🤖 AI Summary
Existing video diffusion models struggle to support diverse natural language–driven editing operations—such as object addition, removal, and attribute modification—within a unified framework. To address this, we propose the first instruction-driven unified video editing framework that synergistically integrates multimodal large language models (MLLMs) with video diffusion models, enabling holistic cross-frame semantic understanding, visual grounding, and referential segmentation. Our method introduces three key innovations: (1) an instruction-video cross-modal alignment mechanism, (2) a dynamic image-to-video injection strategy, and (3) a progressive curriculum learning paradigm. Furthermore, we construct the first high-quality, multi-task instructional video editing dataset.
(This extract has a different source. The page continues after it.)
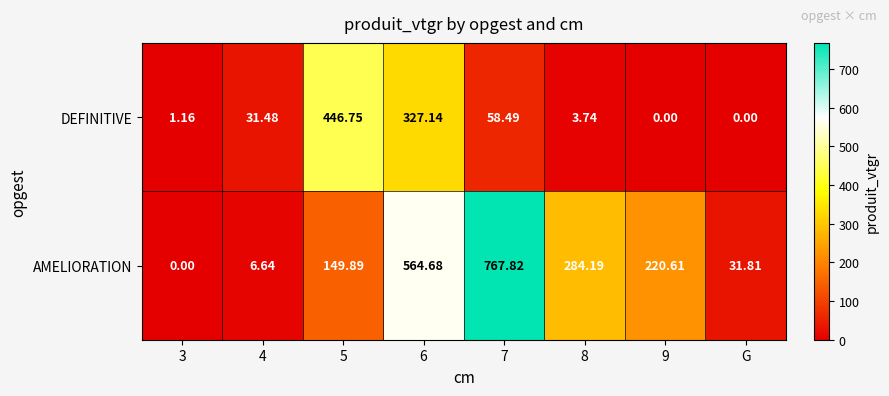

List the series in order of their overall mean, highest first.

AMELIORATION, DEFINITIVE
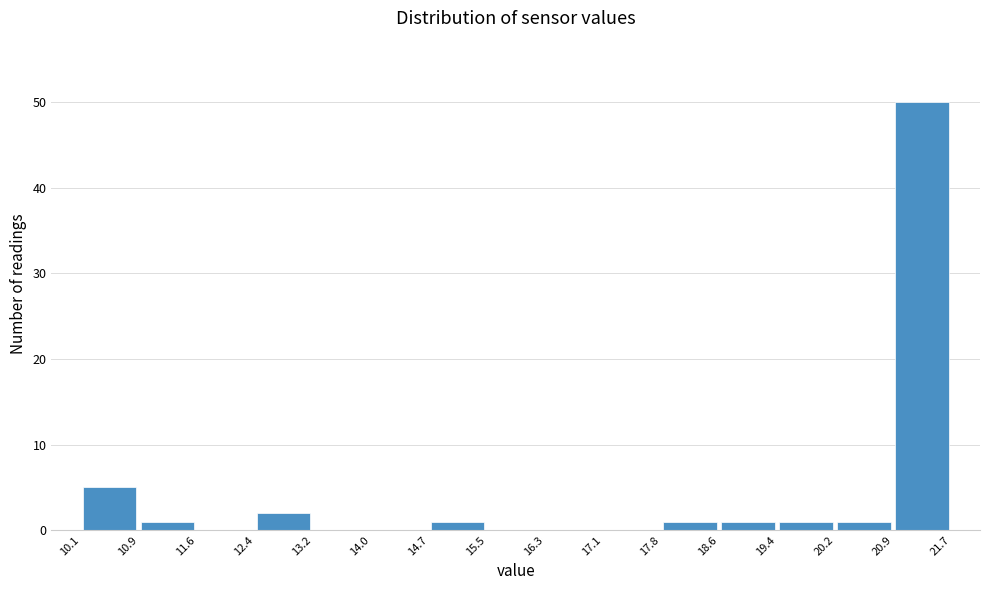

Over which range of the x-axis is the bar tallest?

20.9 to 21.7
Extensive experiments demonstrate that our approach significantly outperforms state-of-the-art methods on multi-skill instruction-following editing, while also exhibiting strong generalization capabilities in zero-shot multimodal instruction editing and in-context editing.
📝 Abstract
Recent video diffusion models have enhanced video editing, but it remains challenging to handle instructional editing and diverse tasks (e.g., adding, removing, changing) within a unified framework. In this paper, we introduce VEGGIE, a Video Editor with Grounded Generation from Instructions, a simple end-to-end framework that unifies video concept editing, grounding, and reasoning based on diverse user instructions. Specifically, given a video and text query, VEGGIE first utilizes an MLLM to interpret user intentions in instructions and ground them to the video contexts, generating frame-specific grounded task queries for pixel-space responses. A diffusion model then renders these plans and generates edited videos that align with user intent. To support diverse tasks and complex instructions, we employ a curriculum learning strategy: first aligning the MLLM and video diffusion model with large-scale instructional image editing data, followed by end-to-end fine-tuning on high-quality multitask video data. Additionally, we introduce a novel data synthesis pipeline to generate paired instructional video editing data for model training. It transforms static image data into diverse, high-quality video editing samples by leveraging Image-to-Video models to inject dynamics. VEGGIE shows strong performance in instructional video editing with different editing skills, outperforming the best instructional baseline as a versatile model, while other models struggle with multi-tasking. VEGGIE also excels in video object grounding and reasoning segmentation, where other baselines fail. We further reveal how the multiple tasks help each other and highlight promising applications like zero-shot multimodal instructional and in-context video editing.